The battle of his regrets wasn’t over. He realized there was more work to be done, more skirmishes ahead, and more rubble to be worked through. But his tower of regrets had been leveled and he would never allow it to be reconstructed.
When he stepped up to the podium to begin his class lecture, he felt the Spirit suggest a different topic than what he’d planned. He smiled at the idea and started in. “Today we’ll be taking a slight detour from our current discussions to explore the intersection of what some would call the divine with quantum mechanics. Our beginning will be a review of Planck time.”
Halfway through his lecture, a man of average height and build slipped into an aisle seat at the back of the room. Marcus had never seen him before, but he looked older than college age. Midthirties if he had to guess.
The man crossed his legs, a thin smile on his face, his dark eyes riveted on Marcus, his brown hair slicked back from his forehead. Probably a new grad student or TA dropping in on his class. It happened often. But there was something about this guy Marcus didn’t like.

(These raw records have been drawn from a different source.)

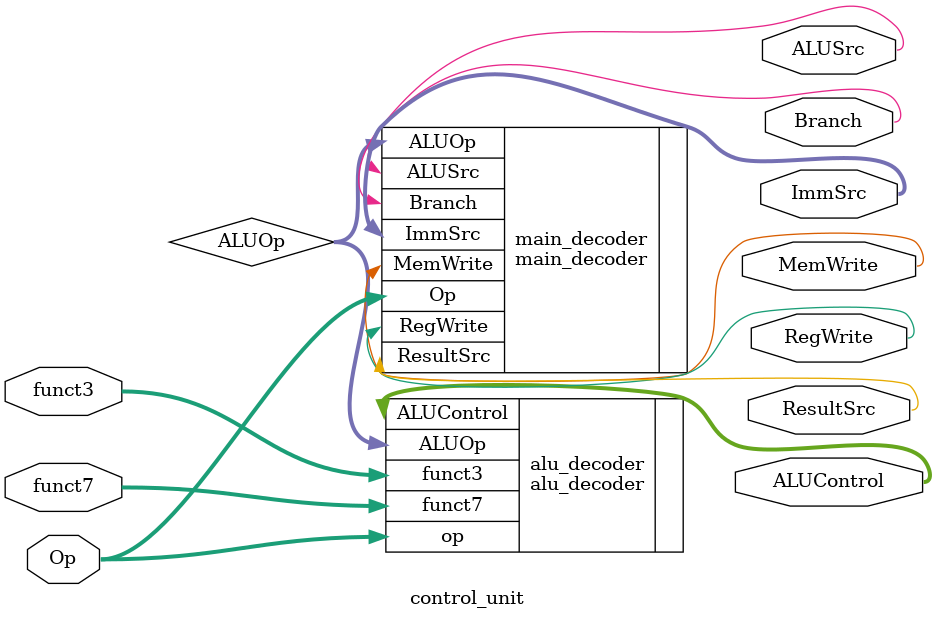
<source format=v>
`include "alu_decoder.v"
`include "main_decoder.v"

module control_unit (
    Op,
    RegWrite,
    ImmSrc,
    ALUSrc,
    MemWrite,
    ResultSrc,
    Branch,
    funct3,
    funct7,
    ALUControl
);

  input [6:0] Op, funct7;
  input [2:0] funct3;
  output RegWrite, ALUSrc, MemWrite, ResultSrc, Branch;
  output [1:0] ImmSrc;
  output [2:0] ALUControl;

  wire [1:0] ALUOp;

  main_decoder main_decoder (
      .Op(Op),
      .RegWrite(RegWrite),
      .ImmSrc(ImmSrc),
      .MemWrite(MemWrite),
      .ResultSrc(ResultSrc),
      .Branch(Branch),
      .ALUSrc(ALUSrc),
      .ALUOp(ALUOp)
  );

  alu_decoder alu_decoder (
      .ALUOp(ALUOp),
      .funct3(funct3),
      .funct7(funct7),
      .op(Op),
      .ALUControl(ALUControl)
  );


endmodule

</source>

He continued to lecture but the feeling intensified. Maybe because the man continued to stare at him. He stopped lecturing and looked at the man. “Excuse me, can I assist you? Are you in the right class?”

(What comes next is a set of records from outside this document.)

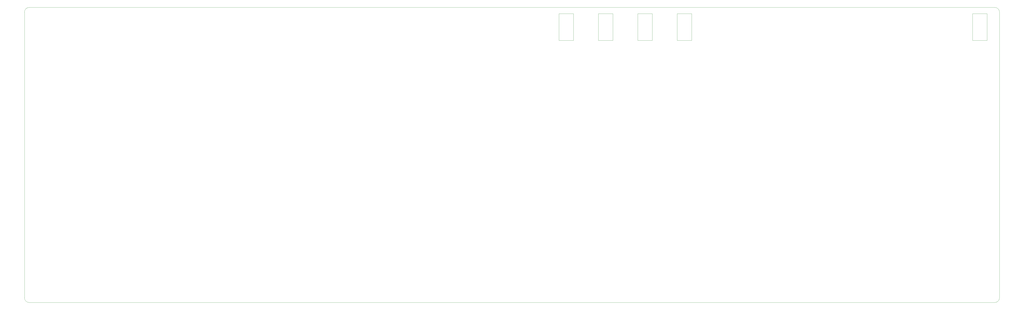
<source format=gbr>
%TF.GenerationSoftware,KiCad,Pcbnew,(6.0.7)*%
%TF.CreationDate,2022-09-27T13:03:32-04:00*%
%TF.ProjectId,SweetBusiness,53776565-7442-4757-9369-6e6573732e6b,rev?*%
%TF.SameCoordinates,Original*%
%TF.FileFunction,Profile,NP*%
%FSLAX46Y46*%
G04 Gerber Fmt 4.6, Leading zero omitted, Abs format (unit mm)*
G04 Created by KiCad (PCBNEW (6.0.7)) date 2022-09-27 13:03:32*
%MOMM*%
%LPD*%
G01*
G04 APERTURE LIST*
%TA.AperFunction,Profile*%
%ADD10C,0.050000*%
%TD*%
%TA.AperFunction,Profile*%
%ADD11C,0.120000*%
%TD*%
G04 APERTURE END LIST*
D10*
X471487550Y140493750D02*
G75*
G03*
X469106250Y142875000I-2381300J-50D01*
G01*
X-50Y2381250D02*
G75*
G03*
X2381250Y0I2381300J50D01*
G01*
X30956250Y142875000D02*
X469106250Y142875000D01*
X469106250Y0D02*
X2381250Y0D01*
X2381250Y142875000D02*
G75*
G03*
X0Y140493750I0J-2381250D01*
G01*
X2381250Y142875000D02*
X30956250Y142875000D01*
X469106250Y50D02*
G75*
G03*
X471487500Y2381250I0J2381250D01*
G01*
X0Y2381250D02*
X0Y140493750D01*
X471487500Y140493750D02*
X471487500Y2381250D01*
D11*
%TO.C,KT4*%
X315587500Y139850000D02*
X322587500Y139850000D01*
X322587500Y139850000D02*
X322587500Y126850000D01*
X322587500Y126850000D02*
X315587500Y126850000D01*
X315587500Y126850000D02*
X315587500Y139850000D01*
%TO.C,KT2*%
X277487500Y139850000D02*
X284487500Y139850000D01*
X284487500Y139850000D02*
X284487500Y126850000D01*
X284487500Y126850000D02*
X277487500Y126850000D01*
X277487500Y126850000D02*
X277487500Y139850000D01*
%TO.C,KT1*%
X258437500Y139850000D02*
X265437500Y139850000D01*
X265437500Y139850000D02*
X265437500Y126850000D01*
X265437500Y126850000D02*
X258437500Y126850000D01*
X258437500Y126850000D02*
X258437500Y139850000D01*
%TO.C,KT3*%
X296537500Y139850000D02*
X303537500Y139850000D01*
X303537500Y139850000D02*
X303537500Y126850000D01*
X303537500Y126850000D02*
X296537500Y126850000D01*
X296537500Y126850000D02*
X296537500Y139850000D01*
%TO.C,SWA1*%
X465462500Y126850000D02*
X458462500Y126850000D01*
X458462500Y126850000D02*
X458462500Y139850000D01*
X458462500Y139850000D02*
X465462500Y139850000D01*
X465462500Y139850000D02*
X465462500Y126850000D01*
%TD*%
M02*

</source>
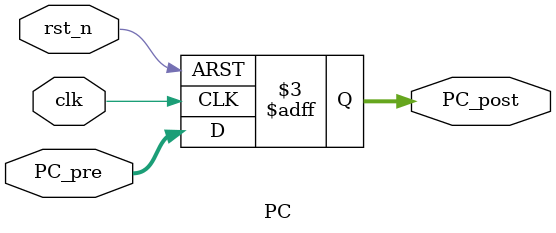
<source format=v>

module PC (PC_pre, PC_post, clk, rst_n);

//===========================================================
// Port Declarations
//===========================================================
input [31:0] PC_pre;    // Input address to be loaded into PC
output reg [31:0] PC_post; // Current value of the PC
input clk;             // Clock signal
input rst_n;           // Asynchronous active-low reset signal

//===========================================================
// PC Update Logic
//===========================================================
always @(posedge clk or negedge rst_n) begin
    if (!rst_n) begin
        // Asynchronous reset: set PC_post to 0
        PC_post <= 0;
    end
    else begin
        // Update PC_post with PC_pre on the rising edge of the clock
        PC_post <= PC_pre;
    end
end

endmodule

</source>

As his students turned, the man rose from his seat and slipped through the door at the back of the lecture hall. Strange. Just before class ended, Marcus called to the student the man had sat next to. “Brodie, may I see you for a moment? The rest of you are dismissed.”

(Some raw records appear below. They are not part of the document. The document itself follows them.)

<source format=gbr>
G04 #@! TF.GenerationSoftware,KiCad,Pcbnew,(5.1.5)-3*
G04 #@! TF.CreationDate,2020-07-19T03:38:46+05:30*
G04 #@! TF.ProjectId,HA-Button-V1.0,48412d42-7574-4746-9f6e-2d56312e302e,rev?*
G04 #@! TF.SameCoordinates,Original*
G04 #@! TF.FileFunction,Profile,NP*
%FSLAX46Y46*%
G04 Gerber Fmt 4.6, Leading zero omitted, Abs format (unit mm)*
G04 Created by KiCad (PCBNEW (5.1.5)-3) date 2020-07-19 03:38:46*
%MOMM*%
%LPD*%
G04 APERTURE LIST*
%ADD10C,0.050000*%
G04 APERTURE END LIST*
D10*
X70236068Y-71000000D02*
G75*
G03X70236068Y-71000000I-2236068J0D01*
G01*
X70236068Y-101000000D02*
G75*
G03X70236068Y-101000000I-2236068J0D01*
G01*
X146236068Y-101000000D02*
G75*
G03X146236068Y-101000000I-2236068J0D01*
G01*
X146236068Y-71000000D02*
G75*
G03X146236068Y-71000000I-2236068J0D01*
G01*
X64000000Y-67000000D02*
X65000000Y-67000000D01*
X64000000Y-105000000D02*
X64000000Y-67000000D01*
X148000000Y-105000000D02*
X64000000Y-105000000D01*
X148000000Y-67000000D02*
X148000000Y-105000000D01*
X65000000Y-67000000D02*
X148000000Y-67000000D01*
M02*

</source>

Brodie shuffled up to the podium. Marcus stepped down and glanced around to make sure they were alone.
“Do you know of the individual who sat next to you about halfway through class? And if you don’t, could you tell me if you felt anything strange about him? Or if he said anything to you that seemed off-kilter?”
“When, today?”
“Yes.”
Brodie looked puzzled. “No one sat next to me today.”
“I’m referring to the man who sat next to you for five minutes at most, at which point I said, ‘Excuse me,’ to him and he got up and left.”
“No one sat next to me today, Prof.” Brodie frowned.
“He sat right next to you. Brown hair, average size . . .”
Brodie grinned. “Are you working me for some example you’re going to give in class later on? ’Cause if you are—”
Brodie was serious. He hadn’t seen the man.
Marcus forced a smile. “You’ve discovered my subterfuge. Well done.”
“Rock on, Prof. Can’t wait to dive into alternate realities next quarter. Take care.”
Brodie scooted down the aisle and pushed through the double doors at the back of the lecture hall.
Marcus lifted his laptop off the podium and shuffled to the door at the side of the room, turned his back, and pushed it open. Before he backed through he stared at the seat where the brown-haired man had sat. His new, finely tuned spiritual eyes were miraculous and disconcerting at the same time. Marcus pulled out his cell phone and called Reece.
Hopefully tonight he’d get to talk to Dana and Brandon about it as well when Reece took them to what he called a different kind of church.